Mentoring, she said, "was definitely challenging at times because I've never actually mentored people and had to act as a stylist and a tech coordinator and a photo editor and even a choreographer at times. But it really was remarkable to see these girls transform from rookies into real models."
Today, dreamers on "The Face," which begins anew March 5, and many thousands of prospective models around the world are in a much tougher game, she said.
"You've got to have a thicker skin," Campbell said. "You have to definitely have that something special that catches the eye of the casting director, of the photographer, of the editor, of the hair person, of the makeup person, of the magazines. Where you had five girls up for a job, you might have 1,000 or 500 today."
She is known for toughness, which is sometimes called something else when she — or any woman — is involved. Perhaps Devyn, one of last season's finalists on "The Face," said it best when she observed during the finale: "You can be THAT bitch. That's cool. But no one likes A bitch."
Campbell, who has faced assault charges, dated a Russian billionaire and befriended Nelson Mandela, has a thing or two to say on that score.
"I think when women get called a bitch is when they're taking control, when they're strong, when they're being assertive," she said. "And I've always said it, men can do that and it's fine. So, I mean, you have to have that bitch aspect. You just do, because you'll be trampled on if you don't."

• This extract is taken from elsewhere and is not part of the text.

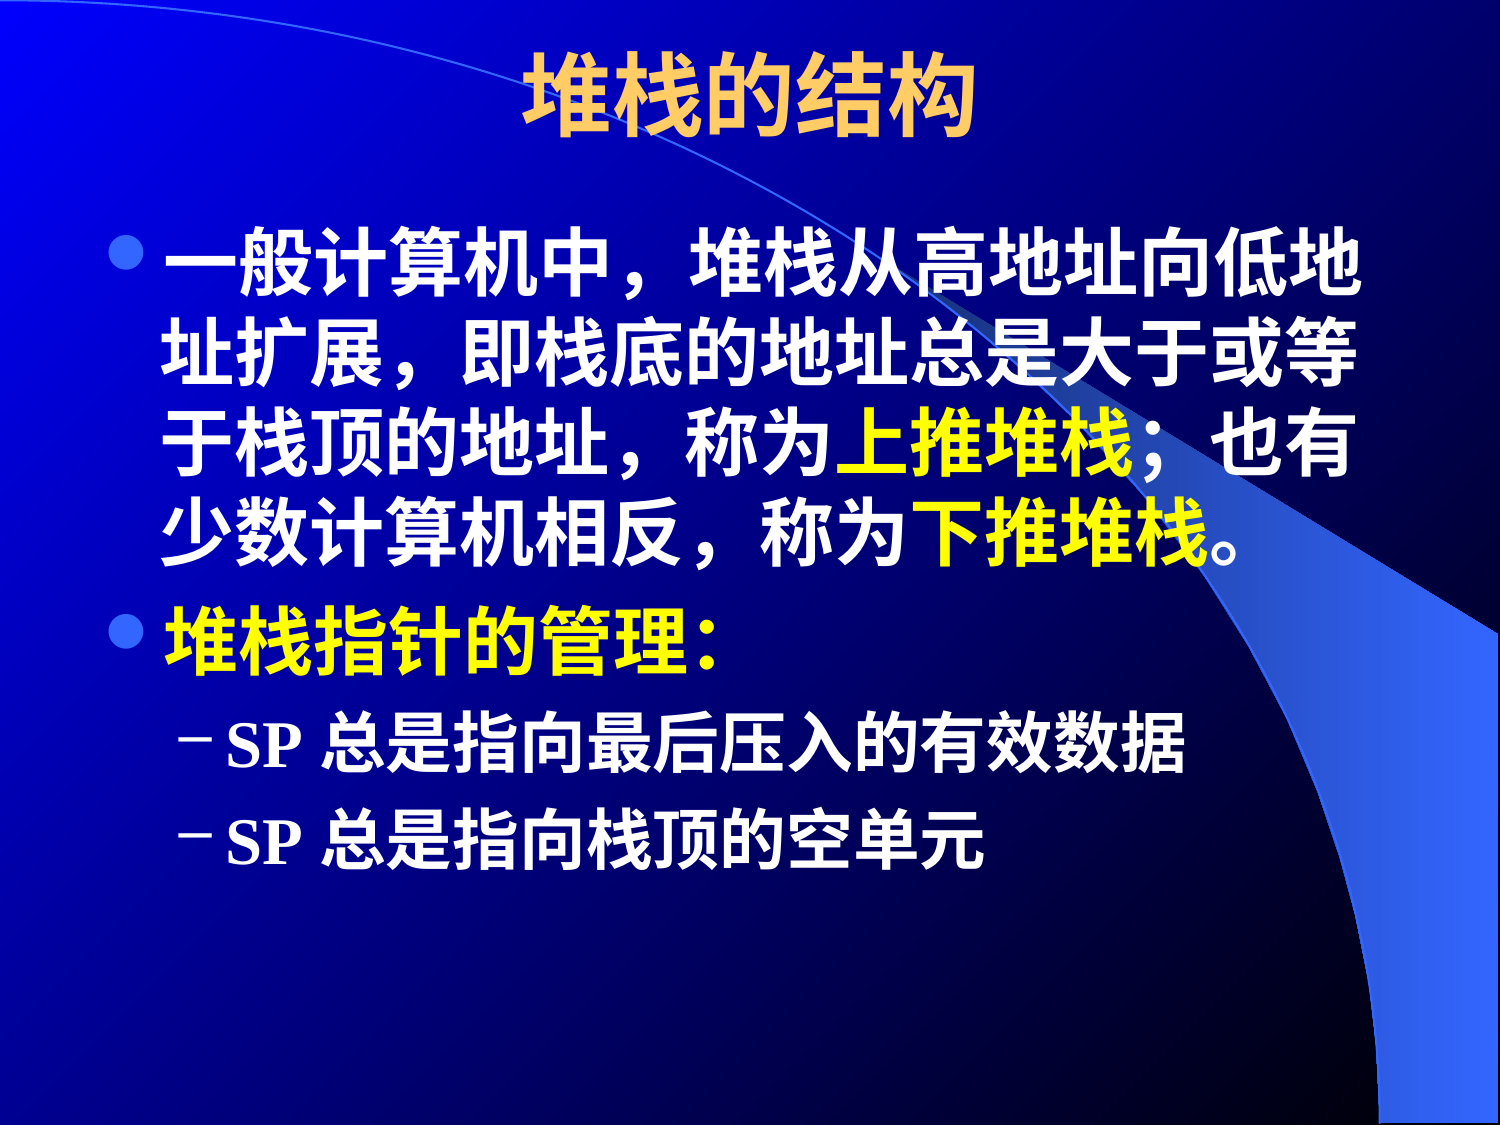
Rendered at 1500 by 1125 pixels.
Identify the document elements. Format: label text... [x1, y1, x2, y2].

title 堆栈的结构 [111, 42, 1388, 143]
list 一般计算机中，堆栈从高地址向低地址扩展，即栈底的地址总是大于或等于栈顶的地址，称为上推堆栈；也有少数计算机相反，称为下推堆栈。 堆栈指针的管理： SP总是指向最后压入的有效数据 SP总是指向栈顶的空单元 [88, 207, 1388, 906]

"My life is my life. I don't live in the past. I live in the present," she said. "I've had a blessed life, a very colorful life, so there are no changes. This is the way it's meant to go and I'm grateful for it."
Among her many gifts is confidence, she said, like the stuff required to pose full body sans any clothes at all in Interview magazine last year at an age when many models have long moved on. Nude is something she's done before, when the moment was right.
"There's probably a handful of photographers that I will do that with and Mert (Alas) and Marcus (Piggott) are two of them," Campbell said of the Interview shoot. "It's based on trust. They're going to make me look good. I wasn't going to look vulgar. I think when you do something like that it's really because you have nothing to hide."
AP writer Nicole Evatt contributed to this report.